Top of Selected text
Problems arose when a merchant at Dongara, F Pearce, laid claim to her former husband’s estate, due to debts owed by him. Michael Corbett had died intestate and Pearce claimed that Ellen had not paid the debt of £97 18s. and it had increased it further, with the plaintiff continuing to supply goods for the benefit of the widow and her children. He was concerned that Mrs Corbett (later Leary), had failed to take out Letters of Administration over her husband’s estate, and took action because of his concern that the Statute of Limitation would soon expire –


(Before His Honor the Chief Justice.)



The plaintiff, Mr. F. Pearse, a merchant at Dongarra, sought for letters of administration to be granted to him, in the estate of Michael Corbett, late of Dongarra, as a creditor of the deceased, who died intestate. The application was opposed by the widow and children of the deceased.

Mr. Burt, Q.C., instructed by Mr. F. M. Stone, appeared for the plaintiff; and Mr. Hensman, instructed by Mr. Horgan, for the defendants.

The statement of claim alleged that the deceased at the time of his death, in 1881, was indebted to the plaintiff in the sum of £97 18s., for goods sold and delivered and cash advanced, and that since the death of the husband the plaintiff had continued to supply the widow, for the benefit of herself and children, with goods, on account of the estate, increasing the claim to £138 8s. 4d. The widow, it was alleged, had refused or neglected to take out letters of administration herself, and the plaintiff now applied to have a decree made to enable him to do so, in order to satisfy his claim against the estate. It appeared that since the death of Corbett, the widow had married a man named Leary, who had not yet entered an appearance to the action, but, who it was said, had delivered certain produce to the plaintiff in part payment of his claim against the estate. The plaintiff, however, had given credit to Leary himself, and not to Corbett’s estate, for all the produce supplied.

Mr. Hensman submitted that the plaintiff ‘s proper course was to cite the widow to take out letters of administration. The widow was absolutely entitled to letters of administration, and until she refused to take out such letters, after citation, she could not be ousted.
Bottom of Selected text
Top of Data listing
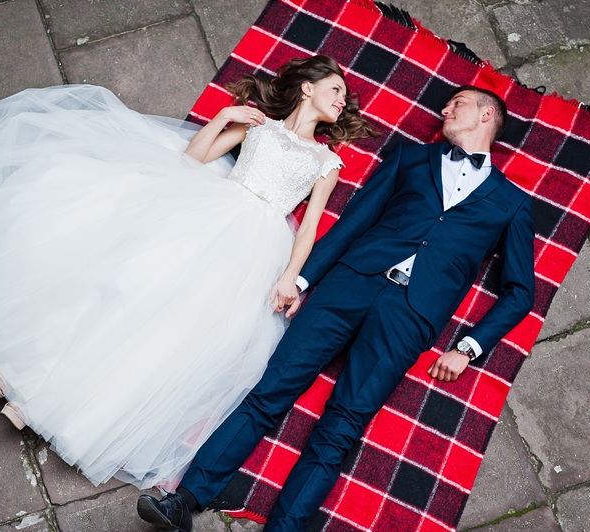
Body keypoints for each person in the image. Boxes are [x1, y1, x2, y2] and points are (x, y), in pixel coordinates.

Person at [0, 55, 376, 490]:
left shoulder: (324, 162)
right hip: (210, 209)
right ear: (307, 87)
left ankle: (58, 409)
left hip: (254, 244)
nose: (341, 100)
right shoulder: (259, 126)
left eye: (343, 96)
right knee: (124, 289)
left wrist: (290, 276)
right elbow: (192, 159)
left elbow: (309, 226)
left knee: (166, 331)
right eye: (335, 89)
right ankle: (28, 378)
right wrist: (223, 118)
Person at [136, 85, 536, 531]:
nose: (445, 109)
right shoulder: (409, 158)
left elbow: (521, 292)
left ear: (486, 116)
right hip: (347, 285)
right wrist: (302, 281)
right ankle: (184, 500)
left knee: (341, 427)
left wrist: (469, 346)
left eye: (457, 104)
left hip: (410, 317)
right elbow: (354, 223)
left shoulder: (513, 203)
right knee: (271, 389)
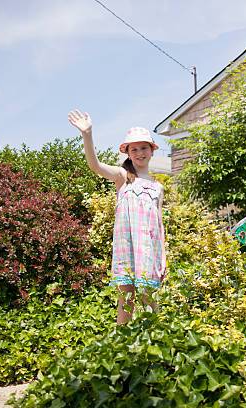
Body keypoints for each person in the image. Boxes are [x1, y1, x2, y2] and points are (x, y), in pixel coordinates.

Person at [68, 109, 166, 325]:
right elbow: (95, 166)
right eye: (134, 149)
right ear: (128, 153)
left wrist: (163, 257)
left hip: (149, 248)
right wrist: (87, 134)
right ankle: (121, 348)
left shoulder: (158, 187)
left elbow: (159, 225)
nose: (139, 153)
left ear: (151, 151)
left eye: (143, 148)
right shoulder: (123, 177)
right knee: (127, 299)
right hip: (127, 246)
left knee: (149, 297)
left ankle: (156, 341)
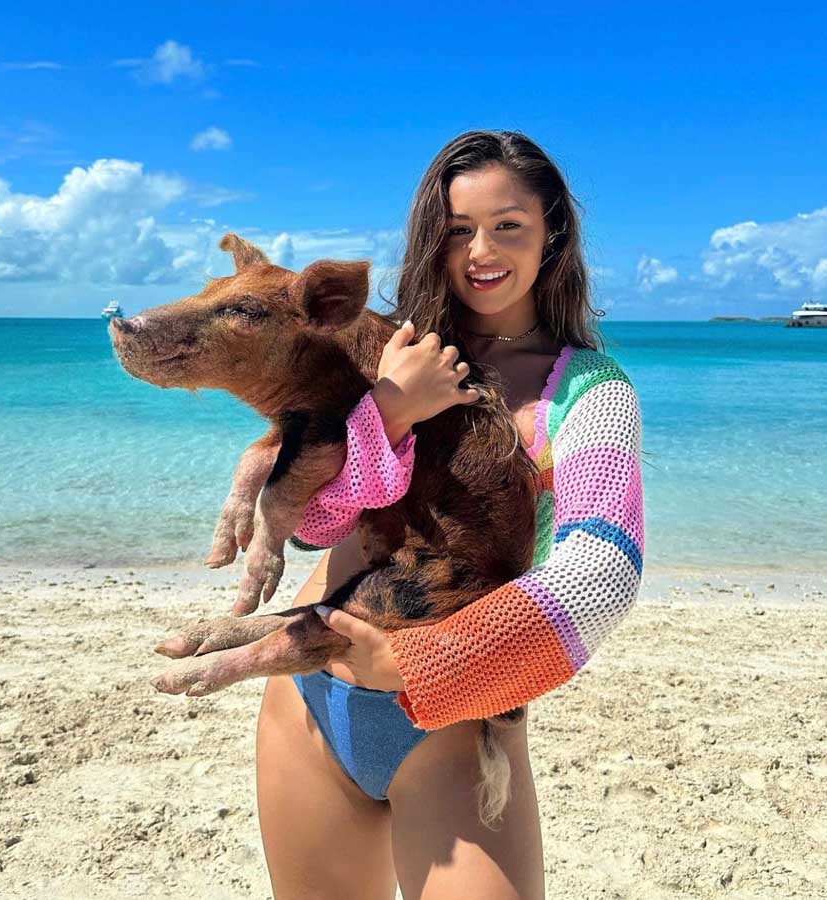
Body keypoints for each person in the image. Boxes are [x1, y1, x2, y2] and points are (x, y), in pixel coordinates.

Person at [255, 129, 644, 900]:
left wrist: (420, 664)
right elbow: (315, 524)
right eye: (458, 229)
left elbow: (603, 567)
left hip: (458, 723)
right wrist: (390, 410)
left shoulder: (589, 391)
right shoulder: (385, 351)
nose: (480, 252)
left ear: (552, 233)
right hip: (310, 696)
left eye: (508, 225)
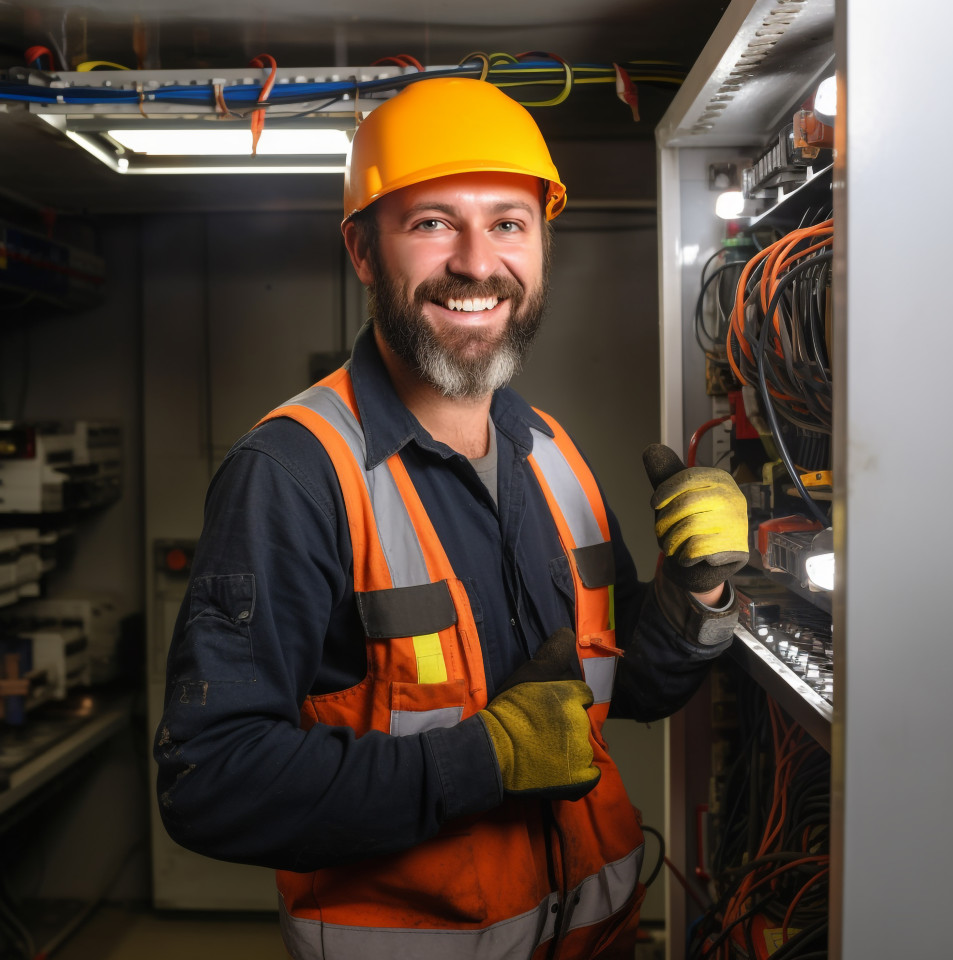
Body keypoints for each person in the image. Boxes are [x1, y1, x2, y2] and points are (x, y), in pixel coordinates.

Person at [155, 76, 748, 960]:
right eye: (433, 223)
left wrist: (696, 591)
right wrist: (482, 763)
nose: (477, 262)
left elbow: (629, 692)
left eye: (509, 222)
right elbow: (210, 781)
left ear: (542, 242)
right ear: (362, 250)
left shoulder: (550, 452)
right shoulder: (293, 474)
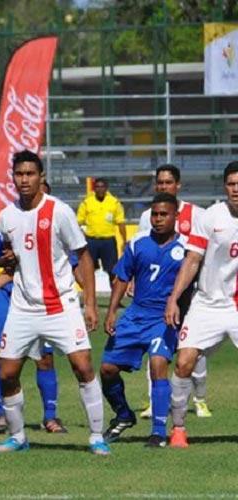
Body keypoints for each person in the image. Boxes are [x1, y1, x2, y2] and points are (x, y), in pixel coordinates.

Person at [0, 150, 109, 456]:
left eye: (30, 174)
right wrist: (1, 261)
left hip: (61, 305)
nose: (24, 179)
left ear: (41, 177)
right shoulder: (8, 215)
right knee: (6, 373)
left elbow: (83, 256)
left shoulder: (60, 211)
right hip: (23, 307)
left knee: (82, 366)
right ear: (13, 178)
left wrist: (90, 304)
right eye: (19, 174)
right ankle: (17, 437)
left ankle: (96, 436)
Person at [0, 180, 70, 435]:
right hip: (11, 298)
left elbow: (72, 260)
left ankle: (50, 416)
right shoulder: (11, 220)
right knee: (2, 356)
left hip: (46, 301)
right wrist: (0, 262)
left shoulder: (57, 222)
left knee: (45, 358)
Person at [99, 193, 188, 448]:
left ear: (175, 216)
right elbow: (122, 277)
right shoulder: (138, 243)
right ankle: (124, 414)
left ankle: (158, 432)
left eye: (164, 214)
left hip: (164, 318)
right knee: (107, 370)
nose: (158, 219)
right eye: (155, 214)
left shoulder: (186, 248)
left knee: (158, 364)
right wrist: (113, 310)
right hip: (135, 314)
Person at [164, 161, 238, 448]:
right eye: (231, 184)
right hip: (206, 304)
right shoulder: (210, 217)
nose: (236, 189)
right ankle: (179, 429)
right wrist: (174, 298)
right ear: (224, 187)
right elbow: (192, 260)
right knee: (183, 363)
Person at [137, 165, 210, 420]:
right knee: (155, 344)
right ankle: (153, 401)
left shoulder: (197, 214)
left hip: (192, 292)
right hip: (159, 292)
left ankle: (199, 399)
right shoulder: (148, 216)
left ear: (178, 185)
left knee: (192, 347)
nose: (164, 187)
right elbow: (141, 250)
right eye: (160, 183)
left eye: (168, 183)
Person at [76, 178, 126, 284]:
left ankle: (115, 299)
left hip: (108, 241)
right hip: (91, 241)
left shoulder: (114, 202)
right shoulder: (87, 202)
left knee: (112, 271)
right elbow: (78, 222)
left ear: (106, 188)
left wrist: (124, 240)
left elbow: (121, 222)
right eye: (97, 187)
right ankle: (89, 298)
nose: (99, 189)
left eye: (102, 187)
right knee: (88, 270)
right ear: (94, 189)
Bottom of Data listing
▸ **Goal of the exercise**
Please give a continuation of the text about the Corbett estate court case, picking up after its final sentence rather than drawing on the material.

▸ **Exercise response**
Mr. Burt said he had no objection to the widow administering, or to the Court administering. All the plaintiff wanted was to have somebody he could sue, so as to recover his claim. As yet the widow had refused to administer, and, as her late husband, Corbet, had died nearly six years ago, the statute of limitation might soon debar the plaintiff from prosecuting his claim against the widow.

His Honor decreed that letters of administration be granted to the widow, as soon as she obtained the necessary bond, any delay in her obtaining it not to prejudice the plaintiff’s claim as regards the statute of limitation. In the event of her not obtaining the necessary security within two months, letters of administration to be granted to the Curator of Intestate Estates.[14]

In November the following year Ellen applied to have Michael Corbett’s land registered in her name –


TAKE NOTICE that Ellen Leary the wife of Phillip Leary of Dongarra administrator of the estate and effects of Michael Corbett late of Dongarra aforesaid farmer deceased has made application to be registered as the proprietor of an estate in fee simple in possession in the following parcels of land in the Victoria District, and being

Victoria Location 1192, of 100 acres,

vol. V., fol. 336.

Victoria Location 1671, of 100 acres,

vol. XX., fol. 223.

Victoria Location 1789, of 100 acres,

vol. XXVI., fol. 299.

and Further Take Notice that all persons other than the applicant claiming to have any estate right title or interest in the above parcel of land are hereby required to lodge in this Office on or before the 24th day of November next a caveat forbidding the sums from being registered accordingly.


Deputy Registrar of Titles.

Land Titles’ Office, Perth,

26th October, 1888.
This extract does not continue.